*** EXTRACTED RECORDS ***
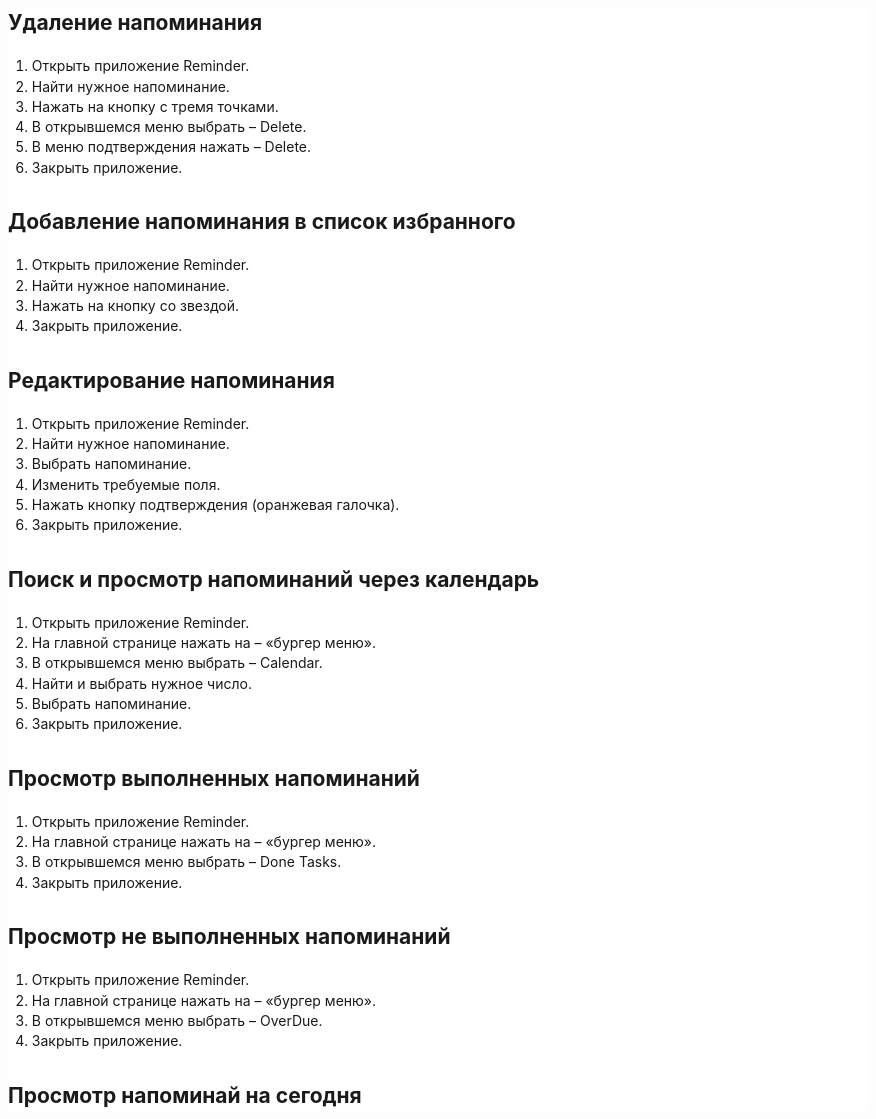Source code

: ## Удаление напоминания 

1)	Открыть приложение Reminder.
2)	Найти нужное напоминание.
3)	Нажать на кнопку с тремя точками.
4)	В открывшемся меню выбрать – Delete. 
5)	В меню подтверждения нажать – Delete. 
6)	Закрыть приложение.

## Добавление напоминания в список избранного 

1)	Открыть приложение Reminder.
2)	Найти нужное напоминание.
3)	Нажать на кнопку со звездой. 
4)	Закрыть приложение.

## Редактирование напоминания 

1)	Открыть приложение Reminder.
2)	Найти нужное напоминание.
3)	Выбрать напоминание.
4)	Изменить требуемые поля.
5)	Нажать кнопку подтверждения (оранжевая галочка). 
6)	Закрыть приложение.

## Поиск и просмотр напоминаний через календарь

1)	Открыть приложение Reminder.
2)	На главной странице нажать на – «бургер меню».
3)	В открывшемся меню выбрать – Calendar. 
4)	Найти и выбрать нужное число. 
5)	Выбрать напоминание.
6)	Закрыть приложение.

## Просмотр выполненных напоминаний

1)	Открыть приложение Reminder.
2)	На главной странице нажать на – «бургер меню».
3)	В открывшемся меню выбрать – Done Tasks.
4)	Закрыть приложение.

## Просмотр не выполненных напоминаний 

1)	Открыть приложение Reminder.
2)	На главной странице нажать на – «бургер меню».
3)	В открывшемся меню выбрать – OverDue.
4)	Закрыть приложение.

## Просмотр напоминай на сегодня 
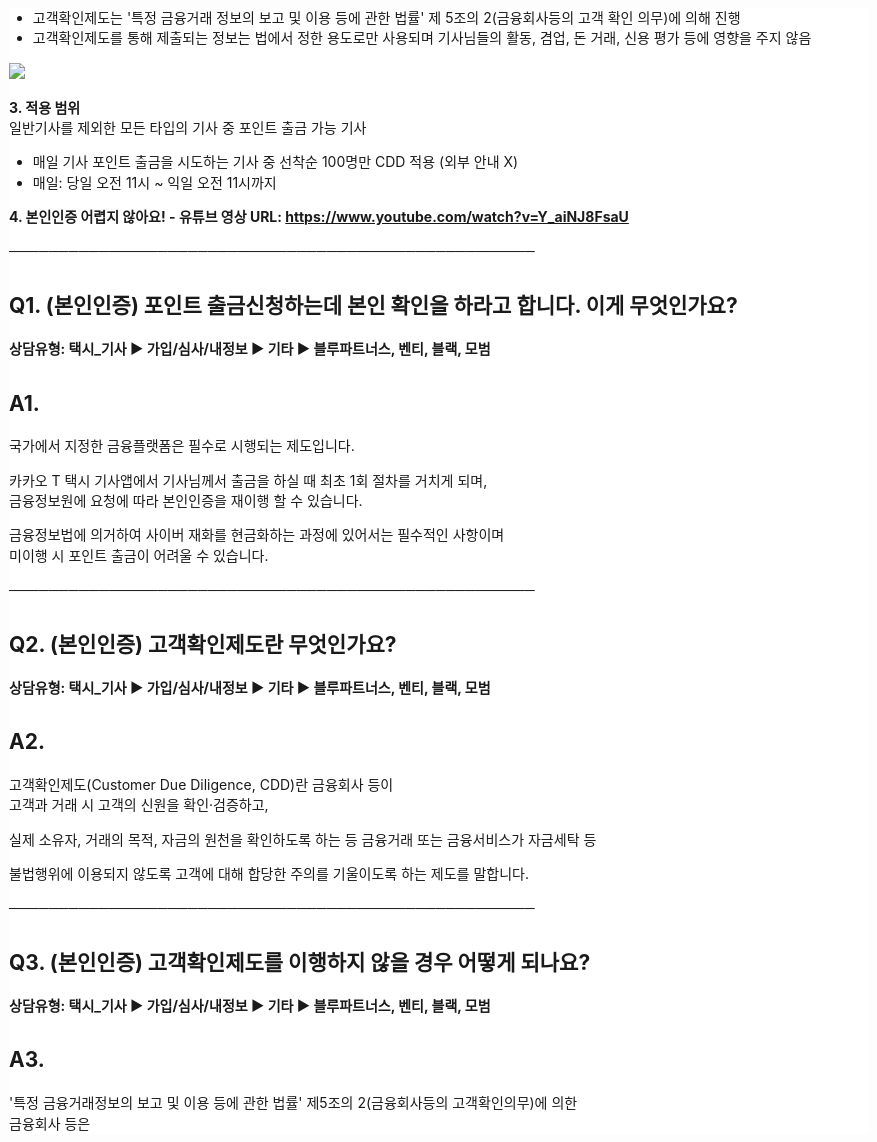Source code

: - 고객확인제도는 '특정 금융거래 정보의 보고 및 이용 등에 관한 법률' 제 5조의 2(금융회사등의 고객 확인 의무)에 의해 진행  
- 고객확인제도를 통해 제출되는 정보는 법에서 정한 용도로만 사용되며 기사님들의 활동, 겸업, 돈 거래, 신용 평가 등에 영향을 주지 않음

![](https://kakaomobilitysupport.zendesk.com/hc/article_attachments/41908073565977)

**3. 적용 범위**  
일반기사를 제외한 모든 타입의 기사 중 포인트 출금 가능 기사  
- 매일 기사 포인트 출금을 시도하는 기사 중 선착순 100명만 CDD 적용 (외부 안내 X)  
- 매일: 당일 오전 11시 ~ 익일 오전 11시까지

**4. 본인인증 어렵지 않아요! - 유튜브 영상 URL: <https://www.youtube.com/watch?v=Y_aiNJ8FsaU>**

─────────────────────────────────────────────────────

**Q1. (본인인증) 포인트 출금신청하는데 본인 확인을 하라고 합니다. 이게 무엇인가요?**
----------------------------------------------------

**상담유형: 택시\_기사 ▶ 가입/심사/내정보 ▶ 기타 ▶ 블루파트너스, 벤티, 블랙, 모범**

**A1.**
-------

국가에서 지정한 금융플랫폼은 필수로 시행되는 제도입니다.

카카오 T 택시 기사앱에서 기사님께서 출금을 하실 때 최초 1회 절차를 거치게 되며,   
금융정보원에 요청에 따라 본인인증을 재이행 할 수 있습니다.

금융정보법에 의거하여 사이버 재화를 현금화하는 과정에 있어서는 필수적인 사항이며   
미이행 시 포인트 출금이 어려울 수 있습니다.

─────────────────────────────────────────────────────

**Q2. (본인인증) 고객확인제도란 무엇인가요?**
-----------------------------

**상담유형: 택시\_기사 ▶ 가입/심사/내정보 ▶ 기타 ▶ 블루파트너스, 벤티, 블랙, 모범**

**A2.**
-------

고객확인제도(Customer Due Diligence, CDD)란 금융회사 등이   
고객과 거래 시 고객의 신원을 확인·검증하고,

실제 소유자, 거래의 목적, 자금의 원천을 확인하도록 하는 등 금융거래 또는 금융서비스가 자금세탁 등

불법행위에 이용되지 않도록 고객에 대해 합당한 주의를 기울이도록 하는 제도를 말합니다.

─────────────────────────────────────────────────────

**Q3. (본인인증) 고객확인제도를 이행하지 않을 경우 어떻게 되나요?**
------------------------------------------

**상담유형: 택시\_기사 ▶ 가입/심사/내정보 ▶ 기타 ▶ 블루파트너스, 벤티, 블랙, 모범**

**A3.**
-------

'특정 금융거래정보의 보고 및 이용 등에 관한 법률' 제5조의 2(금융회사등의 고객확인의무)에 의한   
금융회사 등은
***
State how many lines above contain the string "напоминаний". Reply with the number alone.

3